### WHAT TO WORK ON
a) List every test that the ETS passage names as one the organization administers.
b) Retype the ETS passage from "Each summer, Educational" up to and including "scoring the tests.".

### STUDY TEXT
_ _ _ _ _

Each summer, Educational Testing Service (ETS), the world’s largest testing organization, invites educators from underrepresented groups across the country to come to its campus in Princeton, NJ for one month to participate in their Visiting Scholars Program. This summer, Fayetteville State University assistant professor of education, Dr. Lillian Riggs Johnson, represented FSU at ETS and brought back knowledge she hopes will better prepare students for the tests.
ETS is the organization responsible for numerous placement and qualification tests. The organization administers the SAT, GRE, TOEFL (Test of English as a Foreign Language), and the PRAXIS exams (required for teaching certification), among many others. The Visiting Scholars Program is designed to teach educators about developing, administering, and scoring the tests.

_ _ _ _ _

### SOURCE DATA

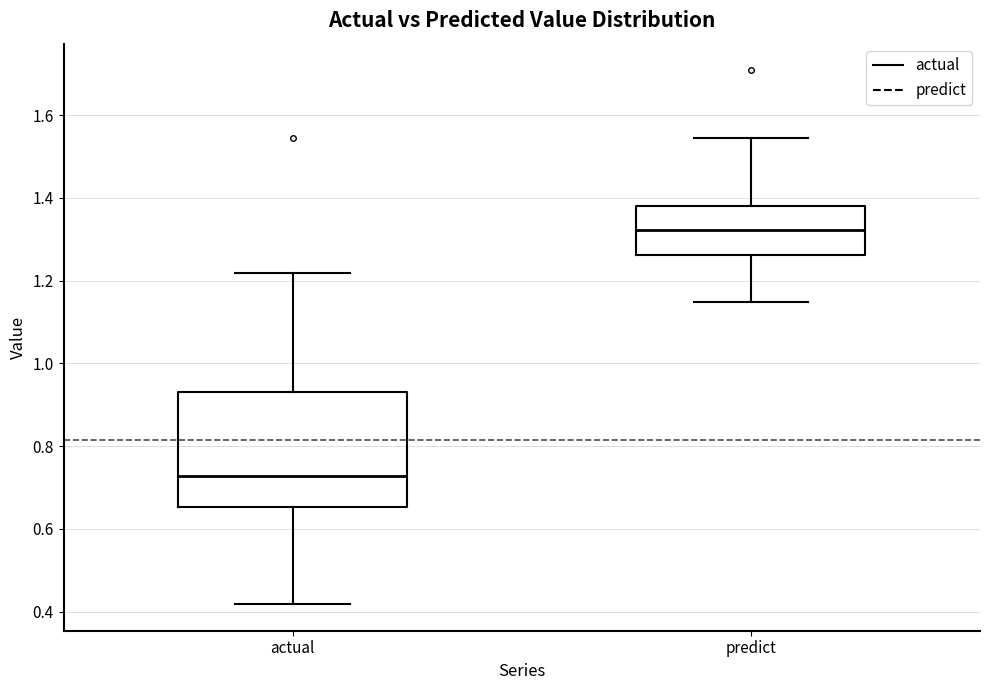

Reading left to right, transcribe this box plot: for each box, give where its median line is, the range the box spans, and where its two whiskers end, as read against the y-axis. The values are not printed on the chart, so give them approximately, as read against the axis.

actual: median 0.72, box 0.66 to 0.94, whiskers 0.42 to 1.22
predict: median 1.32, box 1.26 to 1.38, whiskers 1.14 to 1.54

_ _ _ _ _

### ANSWERS GIVEN
a) SAT, GRE, TOEFL (Test of English as a Foreign Language), PRAXIS exams

b)
Each summer, Educational Testing Service (ETS), the world’s largest testing organization, invites educators from underrepresented groups across the country to come to its campus in Princeton, NJ for one month to participate in their Visiting Scholars Program. This summer, Fayetteville State University assistant professor of education, Dr. Lillian Riggs Johnson, represented FSU at ETS and brought back knowledge she hopes will better prepare students for the tests.
ETS is the organization responsible for numerous placement and qualification tests. The organization administers the SAT, GRE, TOEFL (Test of English as a Foreign Language), and the PRAXIS exams (required for teaching certification), among many others. The Visiting Scholars Program is designed to teach educators about developing, administering, and scoring the tests.